YOUR OBJECTIVE: Report how many lines in the rows below contain the string "Mobile", treating uppercase and lowercase as different. Give only the number.

Saved data entries:
:::

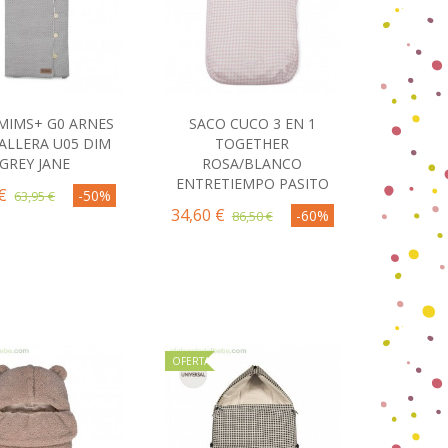
MIMS+ G0 ARNES
SACO CUCO 3 EN 1
omprar
Comprar
ALLERA U05 DIM
TOGETHER
GREY JANE
ROSA/BLANCO
ENTRETIEMPO PASITO
€
-50%
63,95 €
34,60 €
-60%
86,50 €
OFERTA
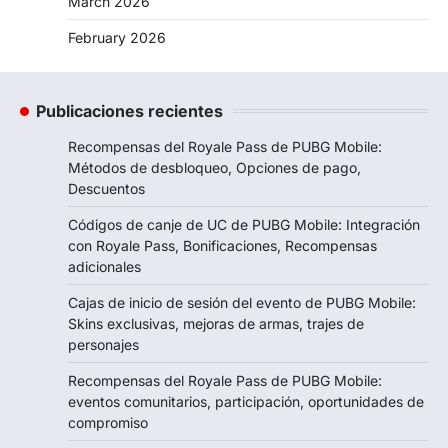
March 2026
February 2026
Publicaciones recientes
Recompensas del Royale Pass de PUBG Mobile:
Métodos de desbloqueo, Opciones de pago,
Descuentos
Códigos de canje de UC de PUBG Mobile: Integración
con Royale Pass, Bonificaciones, Recompensas
adicionales
Cajas de inicio de sesión del evento de PUBG Mobile:
Skins exclusivas, mejoras de armas, trajes de
personajes
Recompensas del Royale Pass de PUBG Mobile:
eventos comunitarios, participación, oportunidades de
compromiso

:::

RESULT BELOW: 4